Download The Invention of Sodomy in Christian Theology Book in PDF, Epub and Kindle

In this reexamination of what it means to have a tradition, Catholic and otherwise, Mark D. Jordan offers a powerful and provocative study of the sin of erotic love between men. The Invention of Sodomy reveals the theological fabrication of arguments for categorizing genital acts between members of the same sex.

Four Views on Hell

Four Views on Hell
Title Four Views on Hell PDF eBook
Author Zondervan,
Publisher Zondervan Academic
Pages 225
Release 2016-03-08
Genre Religion
ISBN 0310516641

Download Four Views on Hell Book in PDF, Epub and Kindle

Recent years have seen much controversy regarding a unified Christian doctrine of hell: Do we go to heaven or hell when we die? Or do we cease to exist? Are believers and unbelievers ultimately saved by grace in the end? By focusing on recent theological arguments, Four Views on Hell: Second Edition highlights why the church still needs to wrestle with the doctrine of hell. In the fair-minded and engaging Counterpoints format, four leading scholars introduce us to the current views on eternal judgment, with particular attention given to the new voices that have entered the debate.
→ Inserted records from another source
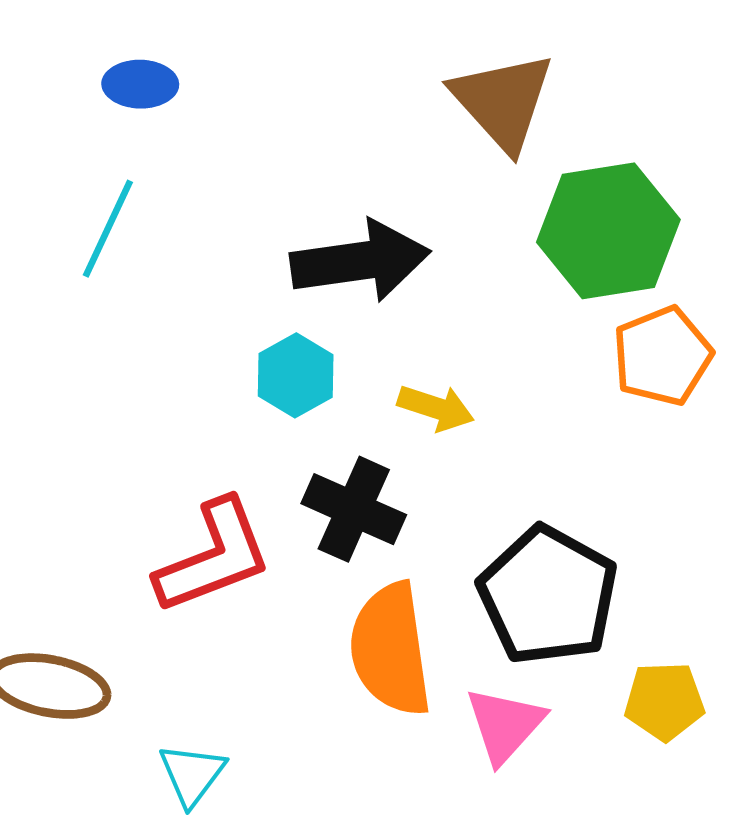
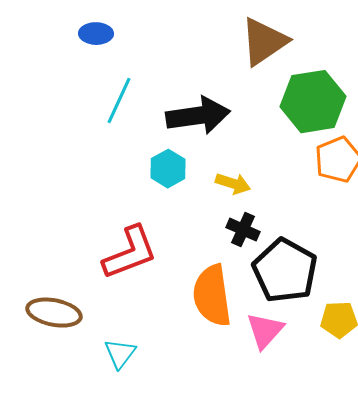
brown triangle: (503, 101) -> (264, 42), turned 38
cyan line: (108, 229) -> (119, 101), moved
black cross: (354, 509) -> (243, 230), moved, size x0.7

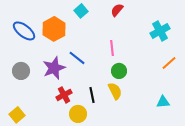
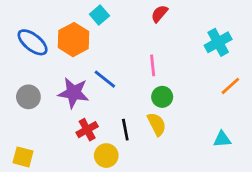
cyan square: (81, 11) -> (99, 15), moved
purple star: (54, 68) -> (73, 93), turned 30
yellow square: (17, 115) -> (23, 157), turned -35

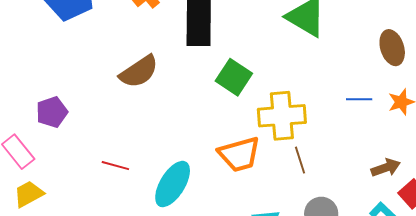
Contributors and views include: Denny Burk – representing a principle of Eternal Conscious Torment John Stackhouse – representing a principle of Annihilationism (Conditional Immortality) Robin Parry – representing a principle of Universalism (Ultimate Reconciliation) Jerry Walls – representing a principle of Purgatory Preston Sprinkle concludes the discussion by evaluating each view, noting significant points of exchange between the essayists. The interactive nature of the volume allows the reader to reflect on the strengths and weaknesses of each view and come to an informed conclusion. BONUS CONTENT: Includes entire first edition of Four Views on Hell to help readers grasp the history of the discussion and how it has developed over the last twenty years.

Come Now, Let Us Argue It Out

Come Now, Let Us Argue It Out
Title Come Now, Let Us Argue It Out PDF eBook
Author Jon Burrow-Branine
Publisher U of Nebraska Press
Pages 354
Release 2021-11
Genre Religion
ISBN 1496228715

Download Come Now, Let Us Argue It Out Book in PDF, Epub and Kindle

Come Now, Let Us Argue It Out provides a look into a community that challenges common narratives about what it means to be LGBTQ and Christian in the contemporary United States. Based on his participant-observation fieldwork with a faith-based organization called the Reformation Project, Jon Burrow-Branine provides an ethnography of how some LGBTQ and LGBTQ-supportive Christians negotiate identity and difference and work to create change in evangelicalism. Come Now, Let Us Argue It Out tells the story of how this activism can be understood as a community of counter-conduct. Drawing on a concept proposed by the philosopher and historian Michel Foucault, Burrow-Branine documents everyday moments of agency and resistance that have the potential to form new politics, ethics, and ways of being as individuals in this community navigate the exclusionary politics of mainstream evangelical institutions, culture, and theology. More broadly, Burrow-Branine considers the community's ongoing conversation about what it means to be LGBTQ and a Christian, grappling with the politics of inclusion and representation in LGBTQ evangelical activism itself.